--- START PROVIDED MATERIAL ---

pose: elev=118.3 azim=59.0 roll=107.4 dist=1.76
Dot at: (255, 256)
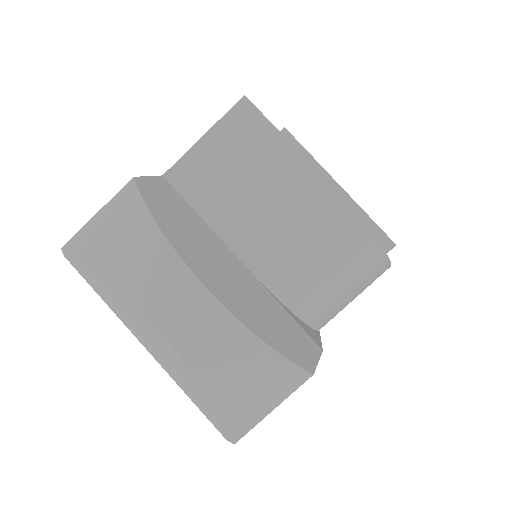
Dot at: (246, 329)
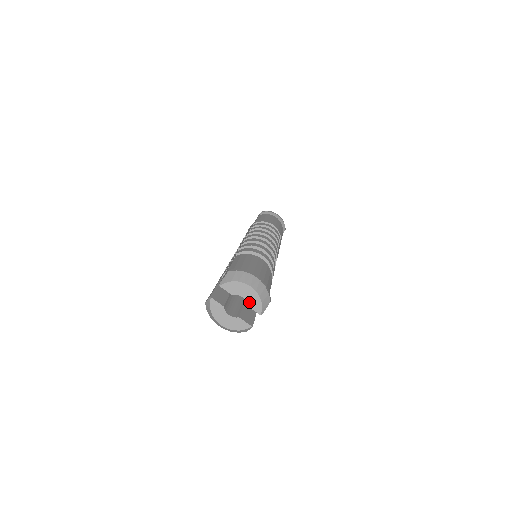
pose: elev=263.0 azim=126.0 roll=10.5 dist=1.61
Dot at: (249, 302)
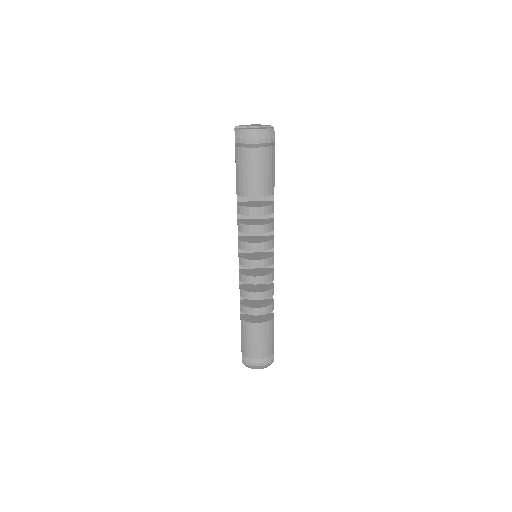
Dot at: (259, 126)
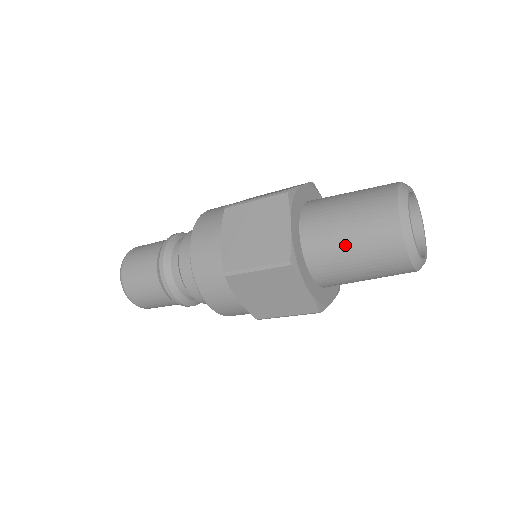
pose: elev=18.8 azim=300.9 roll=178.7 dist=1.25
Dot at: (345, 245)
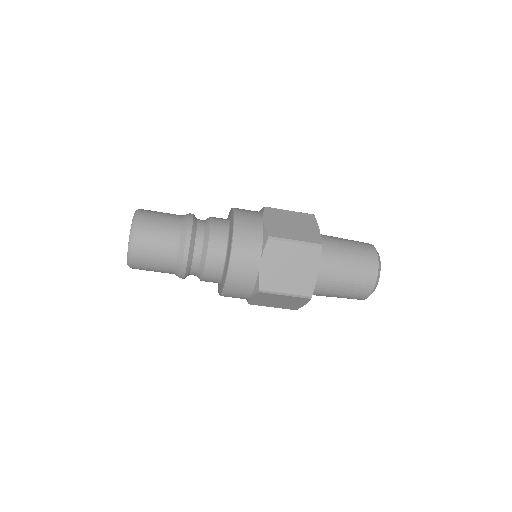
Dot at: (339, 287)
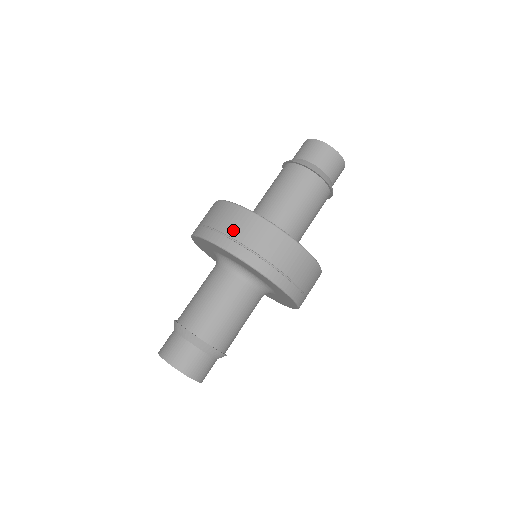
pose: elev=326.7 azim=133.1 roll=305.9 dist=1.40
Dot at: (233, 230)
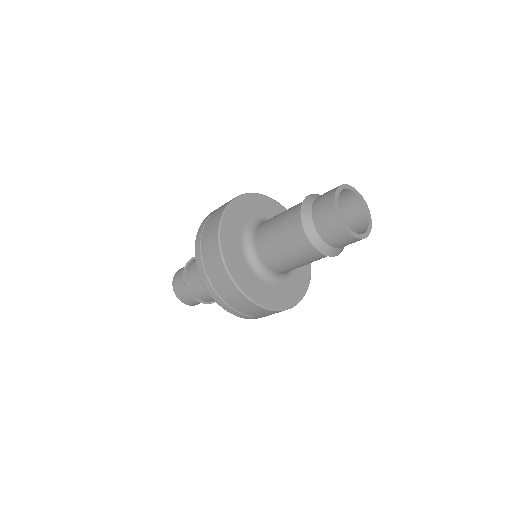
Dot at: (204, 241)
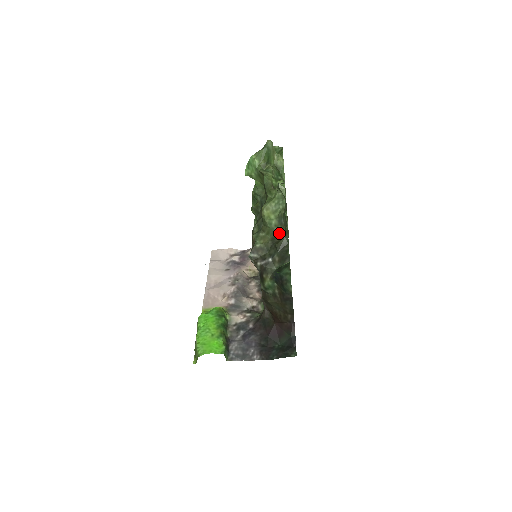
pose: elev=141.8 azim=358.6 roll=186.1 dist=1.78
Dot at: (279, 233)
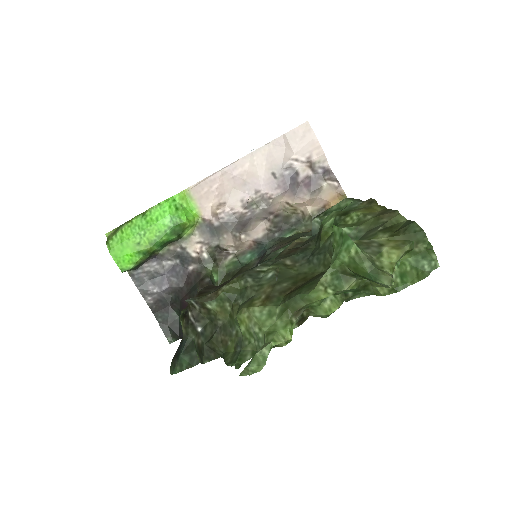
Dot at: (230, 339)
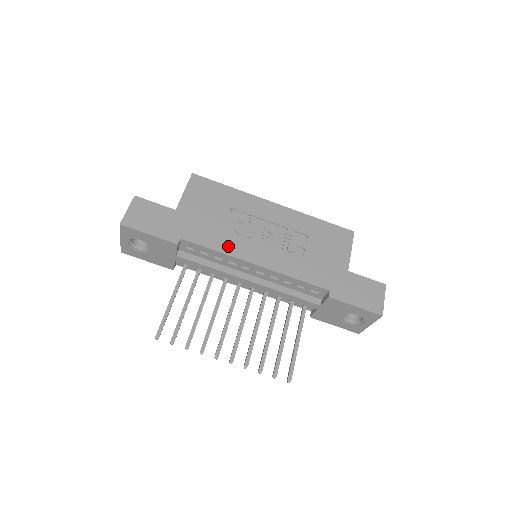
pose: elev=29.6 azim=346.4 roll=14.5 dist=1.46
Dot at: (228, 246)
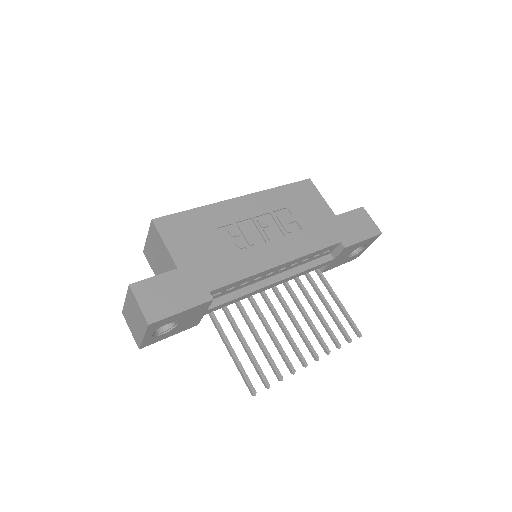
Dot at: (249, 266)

--- END PROVIDED MATERIAL ---
--- START PROVIDED MATERIAL ---

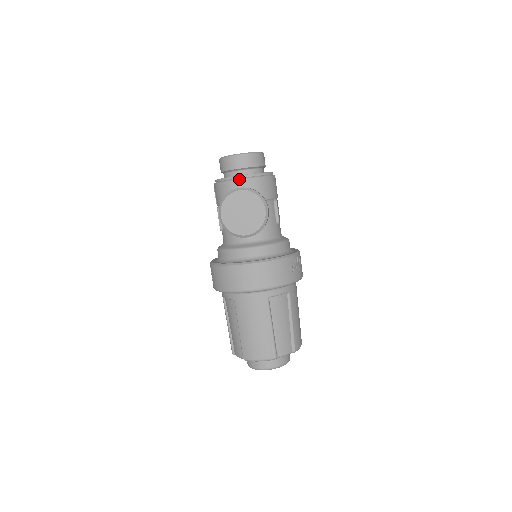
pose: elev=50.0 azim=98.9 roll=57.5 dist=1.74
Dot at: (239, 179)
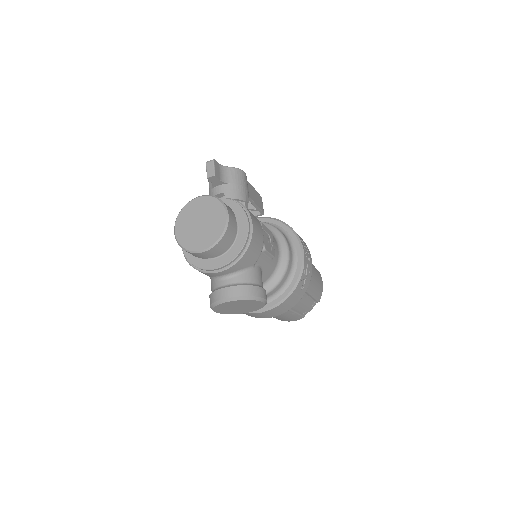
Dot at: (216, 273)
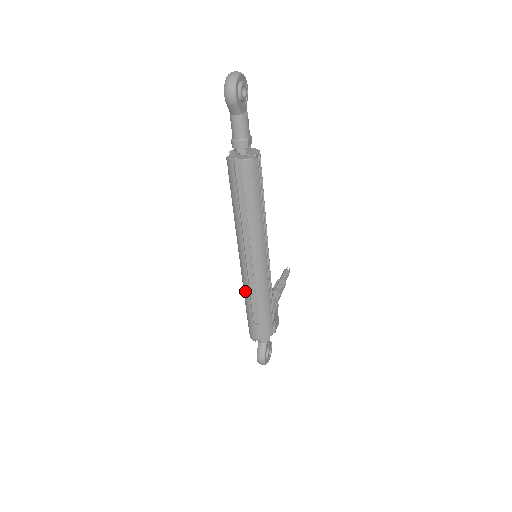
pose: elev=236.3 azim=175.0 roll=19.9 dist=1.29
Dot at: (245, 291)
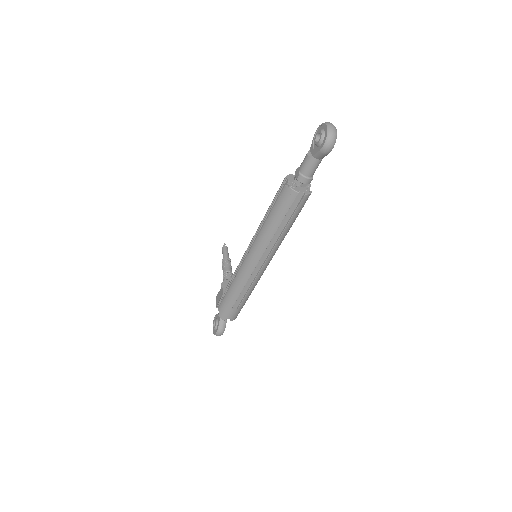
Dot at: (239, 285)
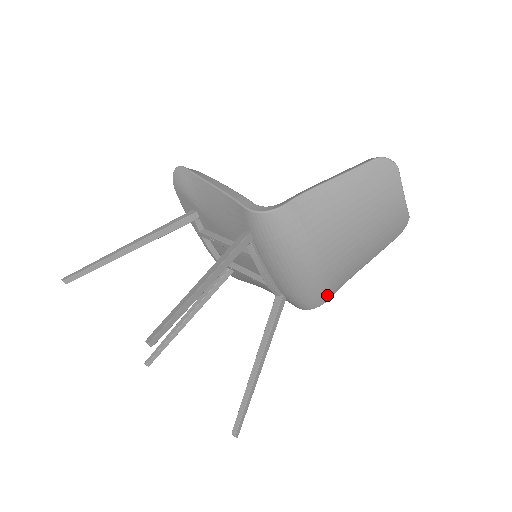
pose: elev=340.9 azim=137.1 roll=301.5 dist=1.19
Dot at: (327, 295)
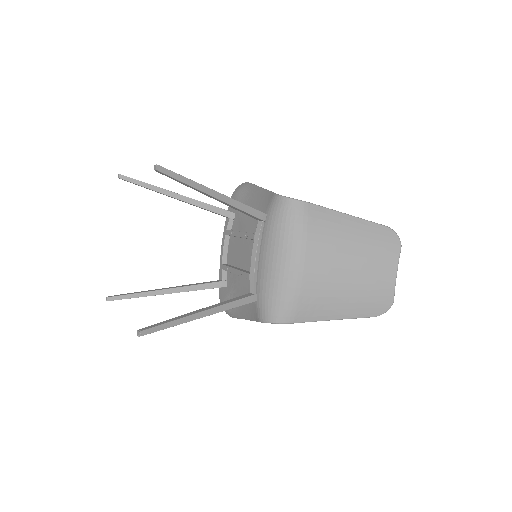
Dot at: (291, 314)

--- END PROVIDED MATERIAL ---
--- START PROVIDED MATERIAL ---

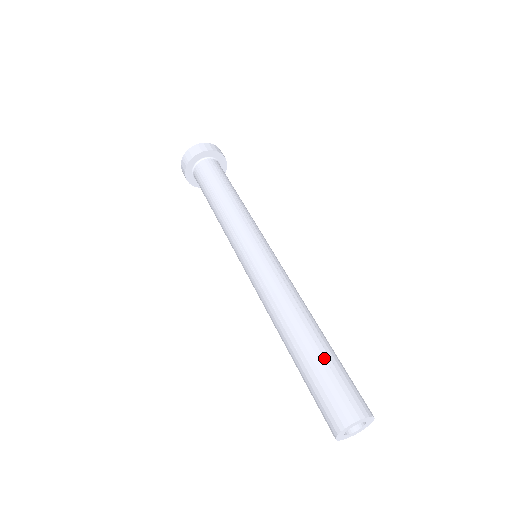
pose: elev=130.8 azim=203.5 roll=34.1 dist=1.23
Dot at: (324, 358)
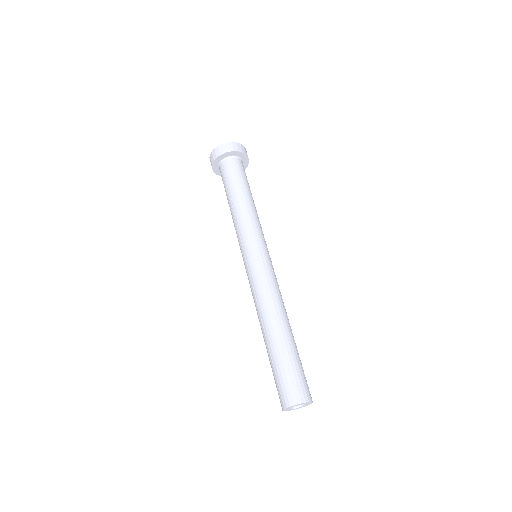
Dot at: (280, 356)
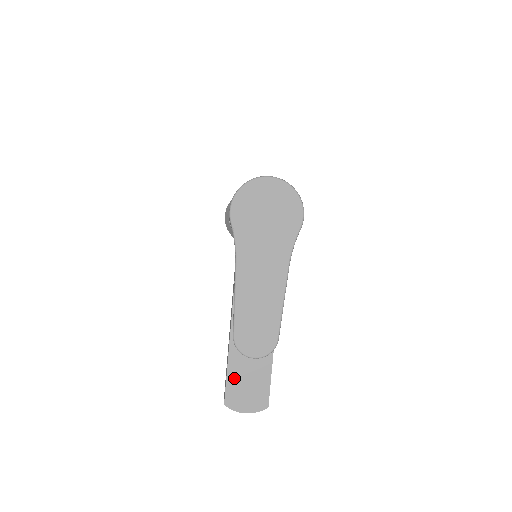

--- END PROVIDED MATERIAL ---

■ **GOAL**
Starting at the line that contains "pose: elev=118.3 azim=59.0" and stopping after the line that contains "Dot at: (204, 241)", write those lines out again, leaving the pose and first-view dot lines unchanged and leaving out the pictures. In each answer giving the dot's coordinates in the second view, shift both numbers up by 148.

■ **EXERCISE ANSWER**
pose: elev=118.3 azim=59.0 roll=107.4 dist=1.76
Dot at: (255, 256)
Dot at: (394, 477)
pose: elev=263.0 azim=126.0 roll=10.5 dist=1.61
Dot at: (249, 302)
Dot at: (407, 274)
pose: elev=18.8 azim=300.9 roll=178.7 dist=1.25
Dot at: (345, 245)
Dot at: (487, 435)
pose: elev=326.7 azim=133.1 roll=305.9 dist=1.40
Dot at: (233, 230)
Dot at: (352, 389)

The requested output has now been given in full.